About 200 people gathered at each, Before the concert on 20 June, those who had gathered were informed about the conversations mentioned above. After this a document called ‘Information about the “Sundays”’ was read out. The necessity for the ‘Information’, in the words of those who read it out, arose because the Sunday meetings had evoked a number of wrong interpretations. It was said that the ‘Information’ was a sort of summary opinion of some of those who had gathered which in no way bound together the other participants in the meeting.
The contents of the ‘Information’:
- The ‘Sundays’ are intended for informal creative contacts which are fully independent.
- They are not an obstacle, despite the accusations already brought, to the initiatives of the Moscow City Komsomol Committee: the ‘Sundays’ are not held on the same days as large meetings.

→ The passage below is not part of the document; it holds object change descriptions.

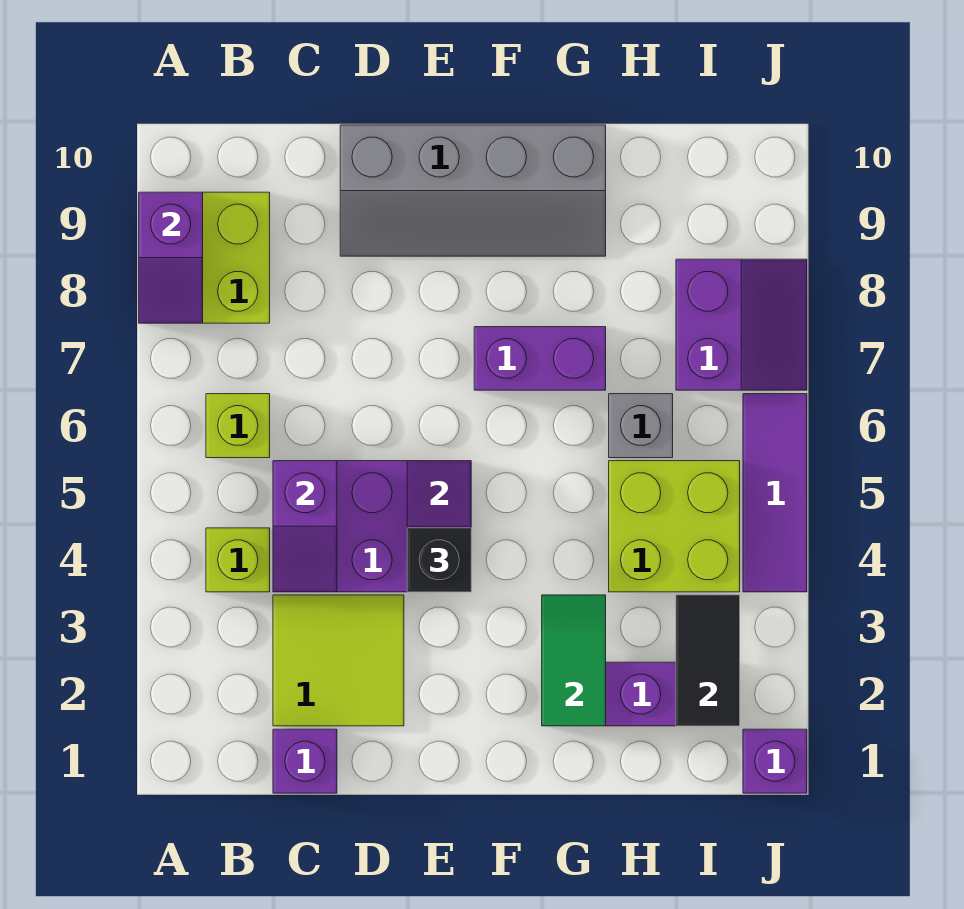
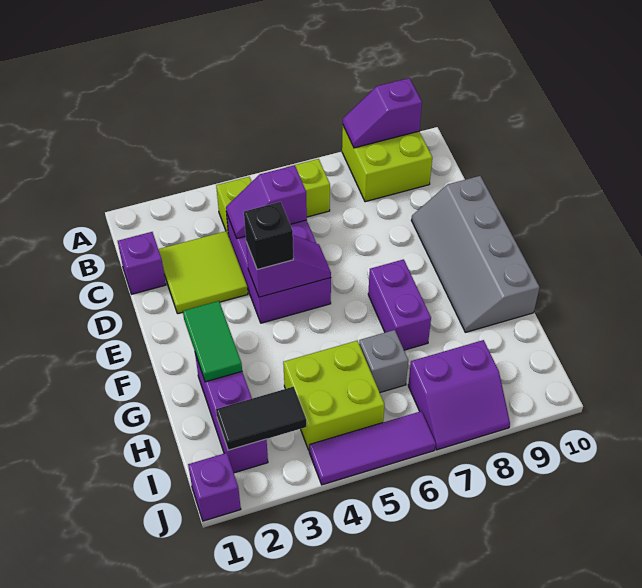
green 1x2 tile [542,595,606,726] -> green 1x2 tile turned to [183,301,242,382]

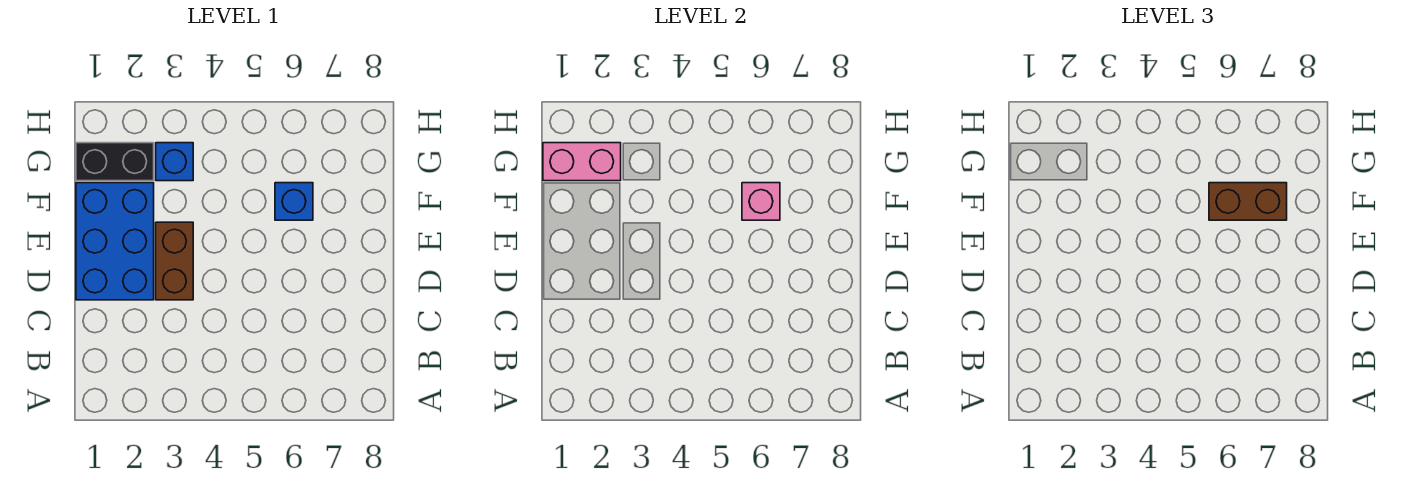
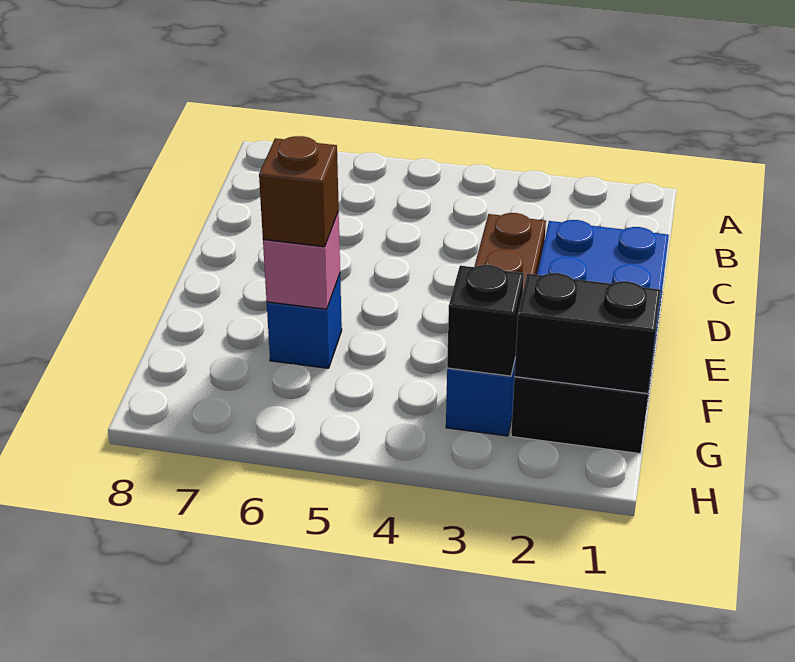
brown 1x2 brick [1209,183,1287,220] -> brown 1x1 brick [259,136,339,247]
pink 1x2 brick [543,143,621,181] -> black 1x2 brick [514,273,661,394]
none -> black 1x1 brick [447,265,524,376]

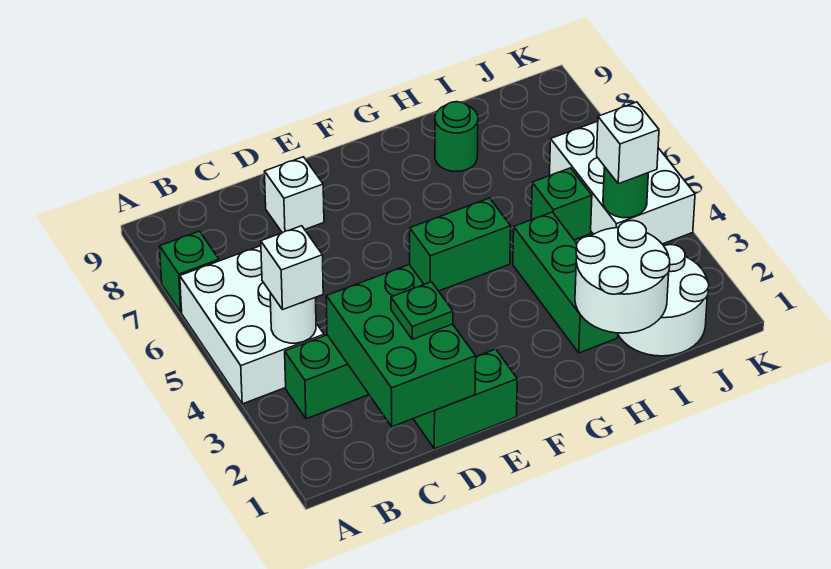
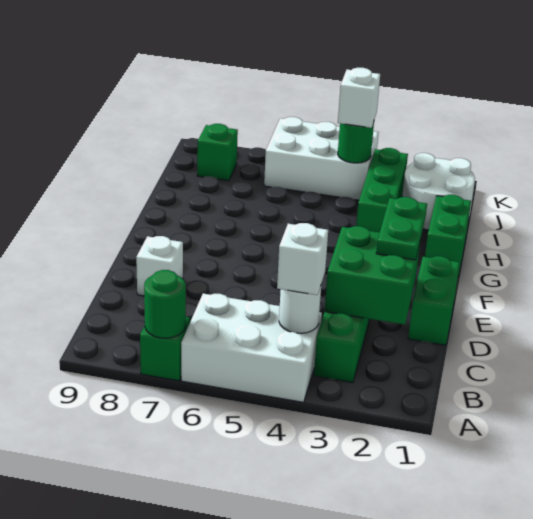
green 2x3 brick [326,265,476,427] -> green 2x2 brick [325,226,420,325]
green 1x1 plate [391,282,453,339] -> green 1x2 plate [376,197,427,260]
green 1x2 brick [410,198,511,291] -> green 1x2 brick moved to [425,195,471,276]
white 2x2 round brick [575,221,670,333] -> none
green 1x3 brick [513,212,618,353] -> green 1x3 brick turned to [356,148,408,232]
green 1x1 round brick [435,102,478,172] -> green 1x1 round brick moved to [144,270,186,338]
green 1x1 brick [531,168,592,240] -> green 1x1 brick moved to [197,124,238,181]

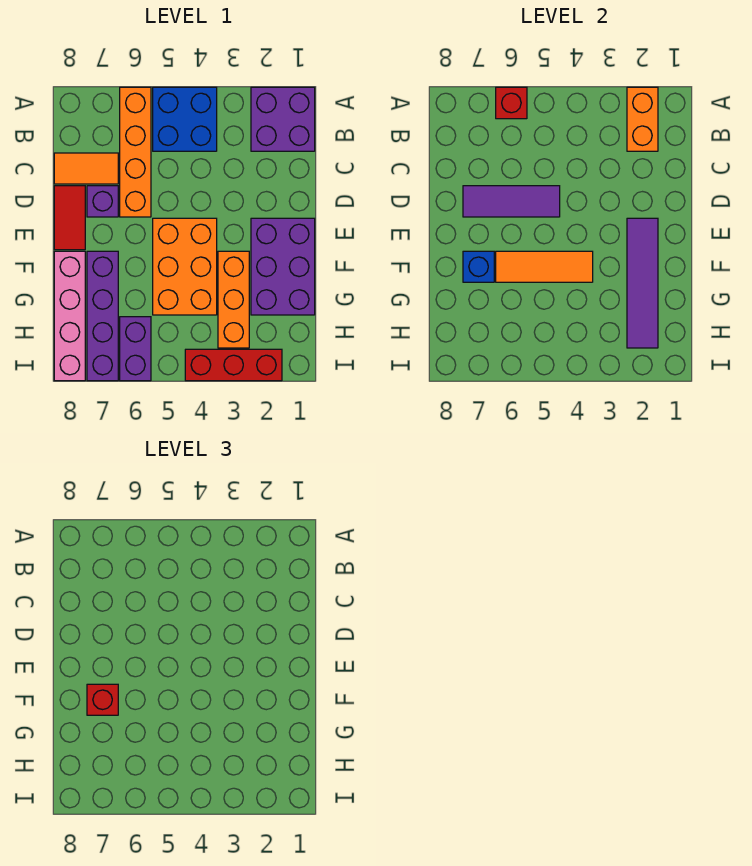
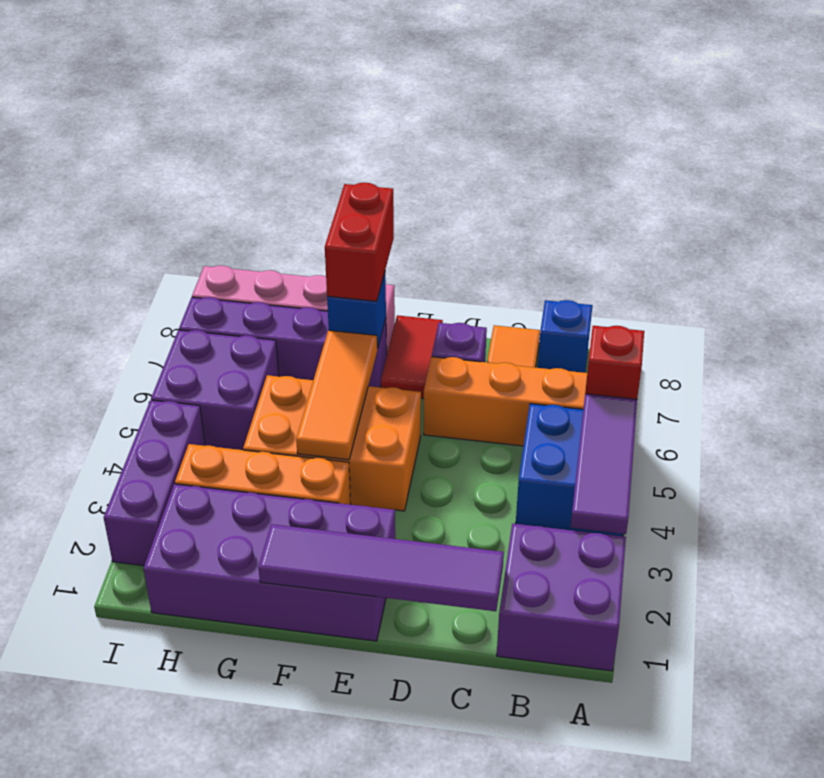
orange 1x2 brick [627,87,658,151] -> none
none -> blue 1x1 brick [538,300,593,373]
purple 1x3 tile [463,186,560,217] -> purple 1x3 tile moved to [571,394,637,534]
red 1x2 tile [54,186,85,250] -> red 1x2 tile turned to [381,315,443,399]
purple 2x3 brick [251,218,315,315] -> purple 2x4 brick [143,484,395,641]
purple 1x4 tile [627,218,658,348] -> purple 1x4 tile moved to [258,524,504,611]
red 1x1 brick [87,684,118,715] -> red 1x2 brick [325,183,394,301]
purple 1x2 brick [120,317,151,381] -> purple 2x2 brick [151,330,279,450]
red 1x3 brick [185,349,282,381] -> purple 1x3 brick [104,400,205,566]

- In view of the fact that the ‘Sundays’ have already been called ‘anti-Soviet demonstrations’ and ‘antisocial gatherings’, it is essential to state that the Sunday meetings do not have a political character, in no way contradict existing laws, and do not obstruct the work of official organizations.
- The ‘Sundays’ are not an organization (there are no leaders, regulations or permanent membership).
- Anyone who wishes to can perform any artistic item at the ‘Sundays’, and the degree of participation of each person in the ‘Sundays’ is defined exclusively by his personal actions; thus he cannot be seen as a co-participant in anything at all and cannot bear responsibility for another people’s actions.
- All participants in the ‘Sundays’ are reminded of the necessity of a considerate attitude to nature.
- In view of all these things, in the event of any actions subsequent to the above-mentioned conversations which have the aim of bringing the ‘Sundays’ to an end, it will be difficult to consider such actions as anything other than illegal persecution.
The 20 June concert began at noon and continued until six o’clock in the evening.